Extracted page text data
..............................

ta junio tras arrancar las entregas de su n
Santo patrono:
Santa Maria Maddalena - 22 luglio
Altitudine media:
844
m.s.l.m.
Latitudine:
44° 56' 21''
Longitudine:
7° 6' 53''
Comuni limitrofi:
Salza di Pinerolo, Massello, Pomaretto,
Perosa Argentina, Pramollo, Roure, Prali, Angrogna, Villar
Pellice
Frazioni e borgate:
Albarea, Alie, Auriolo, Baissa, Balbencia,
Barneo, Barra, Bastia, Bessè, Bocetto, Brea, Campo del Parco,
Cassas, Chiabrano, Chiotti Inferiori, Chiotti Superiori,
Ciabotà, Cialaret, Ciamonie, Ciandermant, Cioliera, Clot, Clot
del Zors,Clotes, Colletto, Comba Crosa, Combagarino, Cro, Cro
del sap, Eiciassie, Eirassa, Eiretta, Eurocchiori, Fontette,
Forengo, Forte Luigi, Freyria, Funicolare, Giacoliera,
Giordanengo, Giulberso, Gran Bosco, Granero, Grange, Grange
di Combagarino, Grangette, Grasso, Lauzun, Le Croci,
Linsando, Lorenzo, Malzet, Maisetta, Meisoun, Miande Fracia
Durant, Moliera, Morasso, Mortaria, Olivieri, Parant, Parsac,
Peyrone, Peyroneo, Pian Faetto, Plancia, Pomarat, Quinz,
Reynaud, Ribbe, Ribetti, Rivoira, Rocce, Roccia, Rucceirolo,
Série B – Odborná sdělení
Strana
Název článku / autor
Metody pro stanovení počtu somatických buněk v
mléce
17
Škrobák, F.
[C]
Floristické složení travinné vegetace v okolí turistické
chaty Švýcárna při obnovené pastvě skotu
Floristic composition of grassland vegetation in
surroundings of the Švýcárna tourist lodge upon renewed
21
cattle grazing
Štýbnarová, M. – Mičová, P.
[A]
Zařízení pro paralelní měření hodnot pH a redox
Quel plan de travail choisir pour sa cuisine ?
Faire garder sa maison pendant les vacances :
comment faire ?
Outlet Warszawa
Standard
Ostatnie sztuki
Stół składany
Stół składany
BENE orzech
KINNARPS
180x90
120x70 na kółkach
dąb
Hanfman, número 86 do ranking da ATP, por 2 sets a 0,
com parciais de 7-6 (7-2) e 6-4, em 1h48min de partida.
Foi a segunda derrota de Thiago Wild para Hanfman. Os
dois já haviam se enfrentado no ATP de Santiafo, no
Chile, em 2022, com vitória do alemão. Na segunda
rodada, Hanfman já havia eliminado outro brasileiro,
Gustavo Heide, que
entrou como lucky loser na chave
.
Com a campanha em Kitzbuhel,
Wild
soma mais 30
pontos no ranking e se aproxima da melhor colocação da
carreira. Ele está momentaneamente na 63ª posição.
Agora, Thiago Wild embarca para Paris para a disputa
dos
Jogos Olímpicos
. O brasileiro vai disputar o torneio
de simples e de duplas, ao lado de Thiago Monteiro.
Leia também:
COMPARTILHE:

..............................

• WHAT TO WORK ON
Verbatim reproduction is required for the line holding "Faire garder sa" and for every line after it in the records, with no other line included.

• RESULT OF THE TASK
Faire garder sa maison pendant les vacances :
comment faire ?
Outlet Warszawa
Standard
Ostatnie sztuki
Stół składany
Stół składany
BENE orzech
KINNARPS
180x90
120x70 na kółkach
dąb
Hanfman, número 86 do ranking da ATP, por 2 sets a 0,
com parciais de 7-6 (7-2) e 6-4, em 1h48min de partida.
Foi a segunda derrota de Thiago Wild para Hanfman. Os
dois já haviam se enfrentado no ATP de Santiafo, no
Chile, em 2022, com vitória do alemão. Na segunda
rodada, Hanfman já havia eliminado outro brasileiro,
Gustavo Heide, que
entrou como lucky loser na chave
.
Com a campanha em Kitzbuhel,
Wild
soma mais 30
pontos no ranking e se aproxima da melhor colocação da
carreira. Ele está momentaneamente na 63ª posição.
Agora, Thiago Wild embarca para Paris para a disputa
dos
Jogos Olímpicos
. O brasileiro vai disputar o torneio
de simples e de duplas, ao lado de Thiago Monteiro.
Leia também:
COMPARTILHE:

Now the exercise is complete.